California Resources Corp.’s stock price has fallen more than 22 percent since the Santa Clarita oil and gas exploration firm released earnings on Thursday that missed estimates by a wide margin.

California Resources reported a net loss of $14 million (-29 cents a share) on revenue of $653 million for the quarter ending July 2. Zacks Consensus Estimate predicted earnings of 28 cents per share and revenue of $708 million.

The second-quarter results practically mirrored those from same quarter last year, when the company reported net a loss of $14 million (-29 cents) on revenue of $549 million.

The company also reported a 4 percent decline in daily production volumes for the quarter.

“Our capital plan calls for CRC’s investments to be modestly lower in the second half of the year, while (joint venture) capital will increase with our new partner’s investment.

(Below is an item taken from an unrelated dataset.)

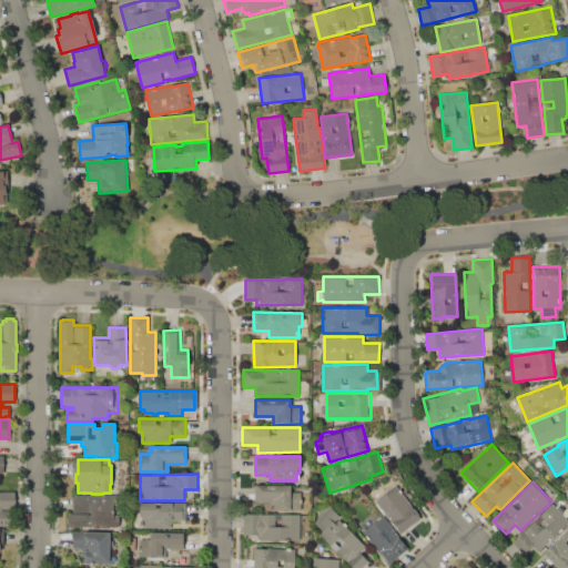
[(273,501),(255,501),(255,486),(291,486),(291,493),(301,493),(302,509),(273,510),(273,501)]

This will result in a slight increase in production through the end of the year,” Chief Executive Todd Stevens said in a statement, referring to a recent joint venture with L.A. investment firm Colony Capital Inc., which is funding up to $500 million for development costs at CRC’s Elk Hills oil field.

Shares of CRC dropped $2.20, or 14.4 percent, to $13.11 on Thursday. The company’s stock fell another $1.22, or 9.3 percent, on Friday to close at $11.89.